AIDA Model

The AIDA Model (Attention, Interest, Desire, Action) is the earliest documented mnemonic for customer engagement models (1898), originally used for advertising and marketing.

All advertising must attract attention, maintain interest, arouse desire, get action.

Elias St. Elmo Lewis

In the 1925 book Psychology Of Selling And Advertising, Edward Kellogg Strong credits Elias St. Elmo Lewis for this model, originating in 1898. This was generally accepted and propagated throughout the academic literature for almost a hundred years. In 2023, Akinori Iwamoto published a paper challenging the generally accepted history, and crediting the model to Frank H. Dukesmith and Arthur Frederick Sheldon.
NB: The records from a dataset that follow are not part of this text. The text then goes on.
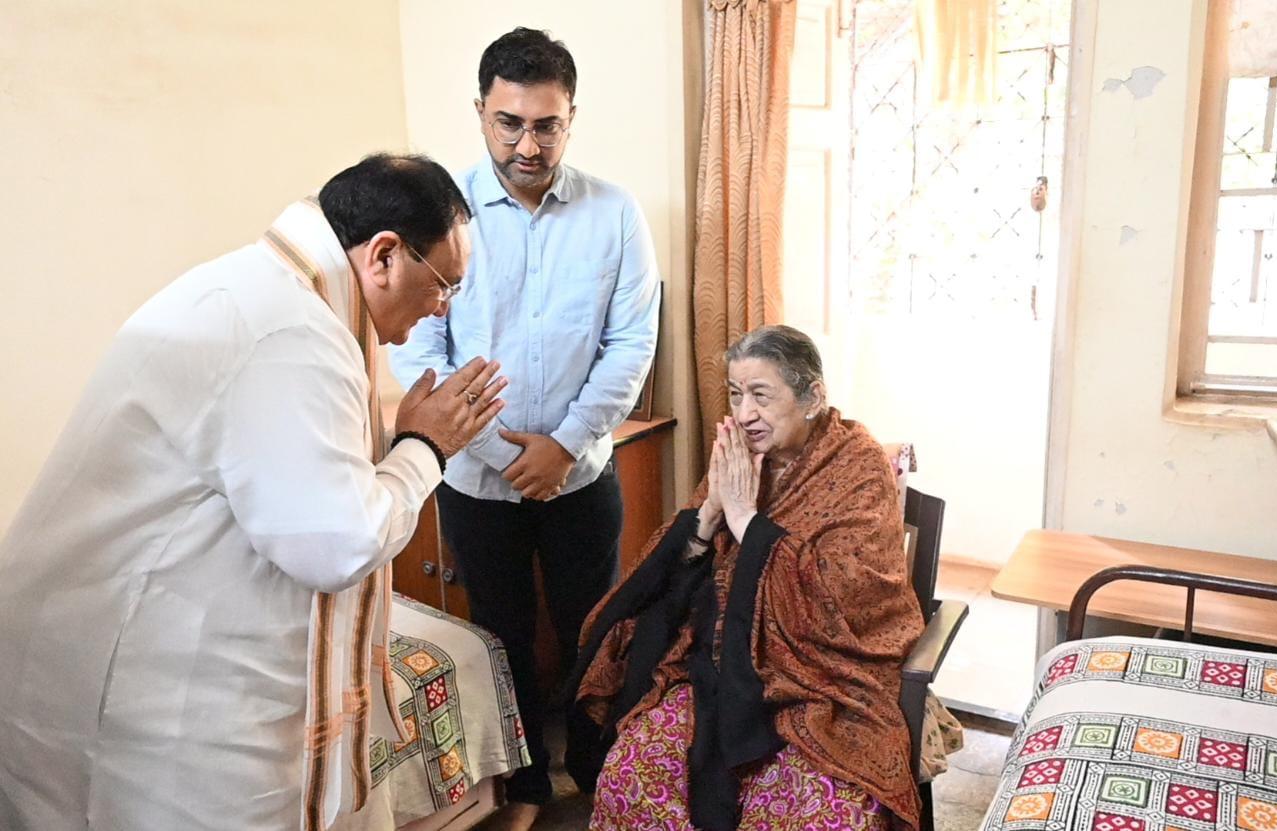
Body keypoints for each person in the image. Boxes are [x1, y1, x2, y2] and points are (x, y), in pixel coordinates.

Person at [0, 154, 508, 831]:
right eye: (444, 283)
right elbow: (340, 542)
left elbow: (295, 485)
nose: (444, 305)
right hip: (145, 676)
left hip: (172, 631)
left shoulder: (275, 294)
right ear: (384, 255)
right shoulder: (290, 331)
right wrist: (427, 448)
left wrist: (401, 445)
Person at [389, 27, 660, 828]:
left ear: (571, 119)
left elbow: (631, 342)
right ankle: (528, 787)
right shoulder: (441, 212)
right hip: (474, 479)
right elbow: (418, 348)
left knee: (594, 630)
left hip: (582, 475)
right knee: (497, 637)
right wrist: (492, 450)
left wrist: (564, 443)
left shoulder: (615, 213)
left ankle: (591, 765)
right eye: (510, 122)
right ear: (481, 113)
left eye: (546, 124)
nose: (527, 143)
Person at [568, 325, 927, 831]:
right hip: (717, 668)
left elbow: (848, 594)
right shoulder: (741, 454)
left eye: (761, 395)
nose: (744, 414)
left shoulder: (856, 462)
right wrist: (710, 518)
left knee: (820, 815)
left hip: (821, 683)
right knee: (632, 775)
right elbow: (675, 562)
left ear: (812, 397)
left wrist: (746, 524)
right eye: (736, 395)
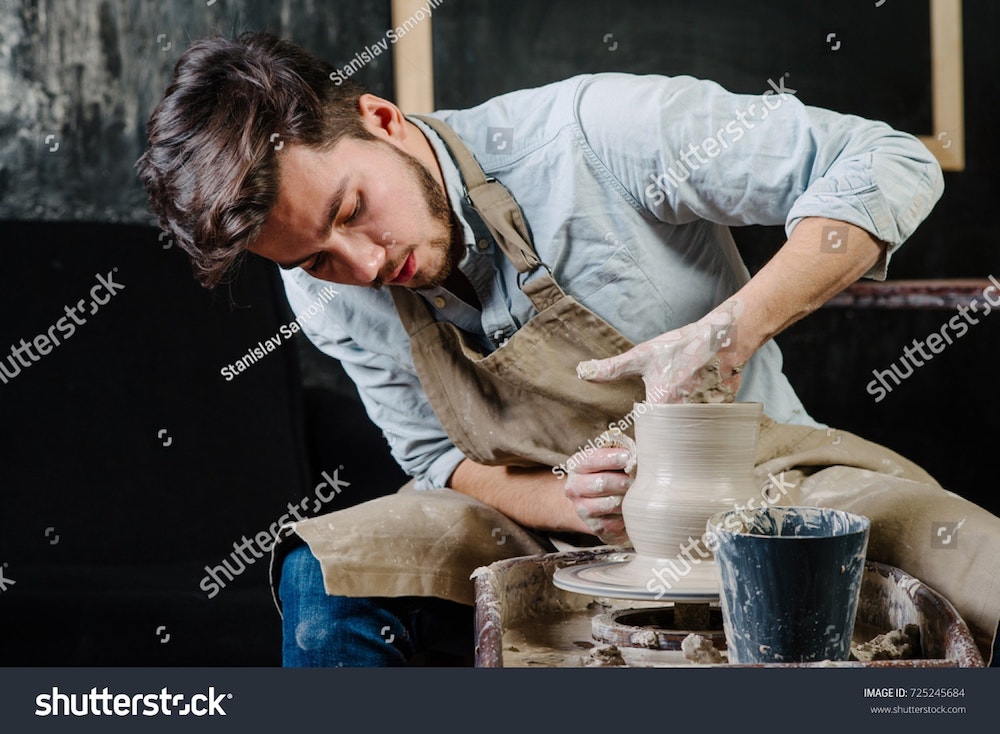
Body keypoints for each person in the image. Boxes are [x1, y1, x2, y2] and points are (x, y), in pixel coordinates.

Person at [137, 32, 1000, 667]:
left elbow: (882, 160)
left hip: (768, 479)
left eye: (351, 210)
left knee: (979, 565)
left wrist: (731, 328)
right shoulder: (321, 287)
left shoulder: (598, 132)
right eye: (315, 257)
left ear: (381, 119)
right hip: (533, 521)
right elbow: (434, 457)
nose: (362, 265)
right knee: (334, 579)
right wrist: (569, 501)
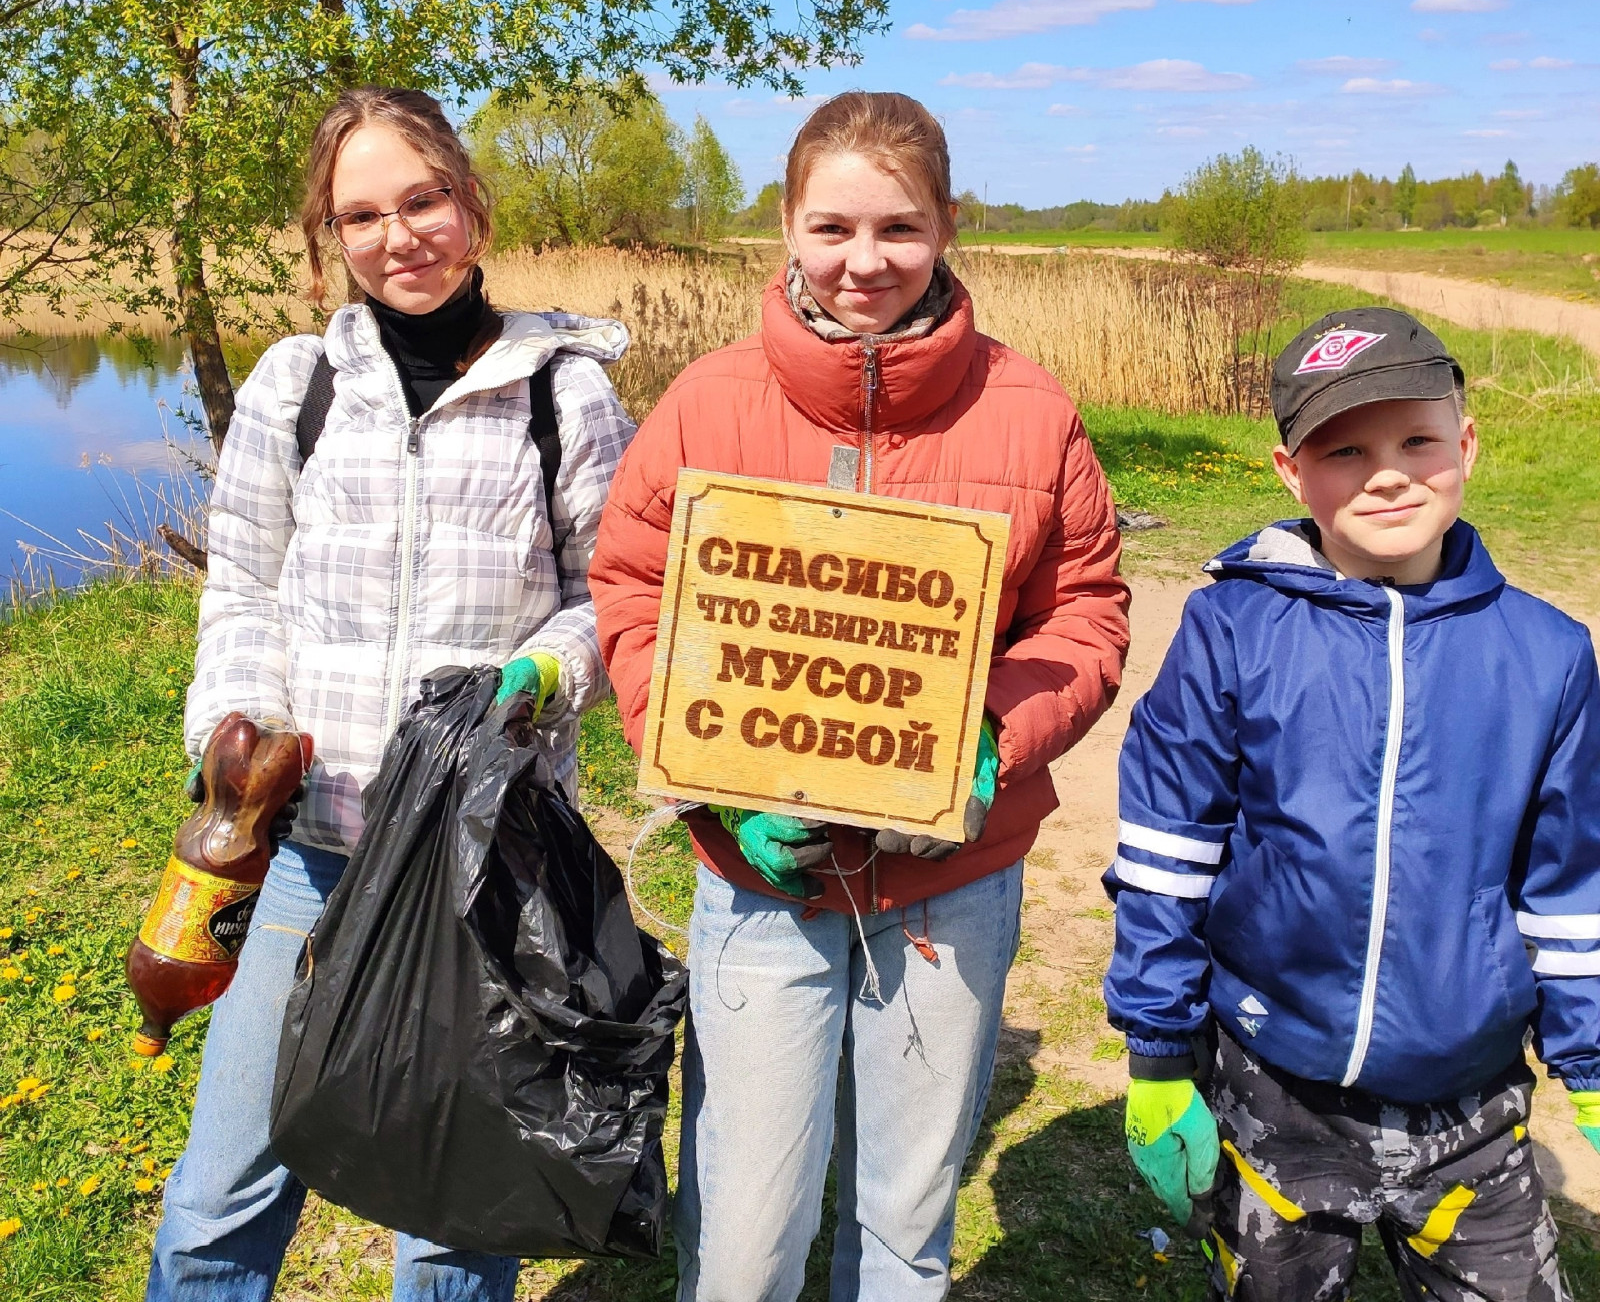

As the AIDA model exists for more than a century, it has been used as an inspiration for countless similar models and derivatives. According to Thomas E. Barry’s 1987 article The Development of the Hierarchy of Effects: An Historical Perspective, the first variant emerged as soon as 1911, with Arthur Frederick Sheldon adding another step for “Satisfaction” and changing the mnemonic to AIDAS. Some other notable variants are ADICA (Attention, Desire, Inhibitions, Confidence, Action), AIDCA (Attention, Interest, Desire, Confidence, Action), ACCA (Awareness, Comprehension, Convition, Action). Barry also argues that the original mnemonic was AID, and that Lewis himself added the Action step later.

The model originated as a quick mnemonic to assist with advertising campaigns, and not backed by strong scientific research, although it was later taken both literally and seriously by academic researchers. According to Barry’s article, in the 1960s researchers were already complaining that the model is based on “sketchy views of the internal psychological process” and offering studies where some groups of consumers skipped certain steps, or did not go through the funnel in expected order.

The model is today mostly important as a historical reference and an precursor of a range of modern hierarchy-of-effects models and frameworks, including customer funnels and metrics frameworks such as the REAN model or the Pirate Metrics Funnel. Similarly to the AIDA model, the modern models are not backed by strong, systematic scientific research, but intuition and experience with a specific market segment. Note that this does not mean that the models are not useful - quite the opposite, but they should not be taken literally and with expectations that they universally apply. Similar to the AIDA model, these modern frameworks are sometimes used expecting a strict flow of consumer behaviours, instead as a mnemonic for planning and discussions. Also, similar to the AIDA model, modern models suffer from fragmentation and minor variations, with various authors adding, removing or reordering steps and claiming that this significantly improves the models, without any specific evidence to back up those claims.